◆ YOUR OBJECTIVE ◆
A faithful copy of the data, pictures omitted, is the required answer.

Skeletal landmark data
◇ ◇ ◇ ◇ ◇
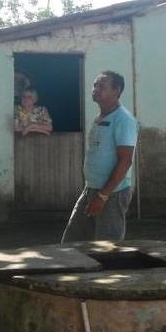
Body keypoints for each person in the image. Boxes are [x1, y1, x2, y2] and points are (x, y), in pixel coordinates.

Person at [61, 71, 138, 242]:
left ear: (116, 90)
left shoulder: (123, 120)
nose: (95, 89)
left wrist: (103, 196)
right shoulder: (100, 117)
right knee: (72, 242)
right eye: (95, 85)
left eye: (101, 86)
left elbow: (125, 161)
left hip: (112, 193)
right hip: (91, 189)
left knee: (107, 247)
◇ ◇ ◇ ◇ ◇
◆ RESPONSE AREA ◆
Body keypoints for each person in the image. Boxes are [x1, y1, x2, y2] and points are (x, y), in pixel coordinates.

Person at [61, 71, 138, 242]:
left ear: (116, 90)
left shoulder: (123, 120)
nose: (95, 89)
left wrist: (103, 196)
right shoulder: (100, 117)
right knee: (72, 242)
right eye: (95, 85)
left eye: (101, 86)
left elbow: (125, 161)
left hip: (112, 193)
right hip: (91, 189)
left knee: (107, 247)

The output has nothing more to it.